YOUR TASK: Give the listing below again exactly, but without any of its pictures.

EXTRACTED INFORMATION:
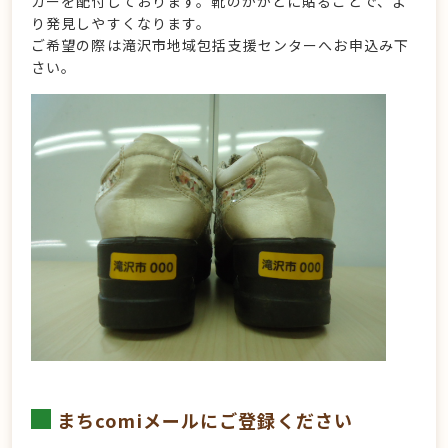
カーを配付しております。靴のかかとに貼ることで、よ
り発見しやすくなります。
ご希望の際は滝沢市地域包括支援センターへお申込み下
さい。
まちcomiメールにご登録ください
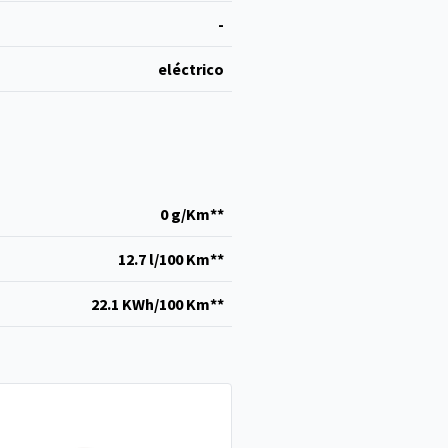
-
eléctrico
0 g/Km**
12.7 l/100 Km**
22.1 KWh/100 Km**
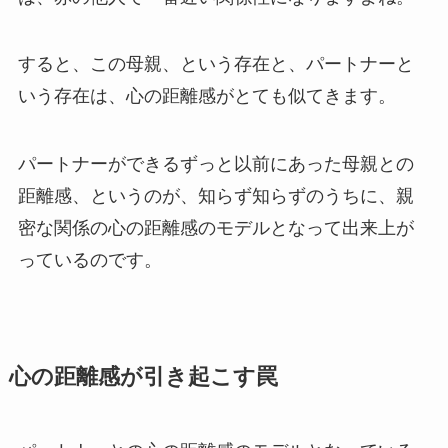
すると、この母親、という存在と、パートナーと
いう存在は、心の距離感がとても似てきます。
パートナーができるずっと以前にあった母親との
距離感、というのが、知らず知らずのうちに、親
密な関係の心の距離感のモデルとなって出来上が
っているのです。
心の距離感が引き起こす罠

TASK RESPONSE:
カーを配付しております。靴のかかとに貼ることで、よ
り発見しやすくなります。
ご希望の際は滝沢市地域包括支援センターへお申込み下
さい。
まちcomiメールにご登録ください
-
eléctrico
0 g/Km**
12.7 l/100 Km**
22.1 KWh/100 Km**
すると、この母親、という存在と、パートナーと
いう存在は、心の距離感がとても似てきます。
パートナーができるずっと以前にあった母親との
距離感、というのが、知らず知らずのうちに、親
密な関係の心の距離感のモデルとなって出来上が
っているのです。
心の距離感が引き起こす罠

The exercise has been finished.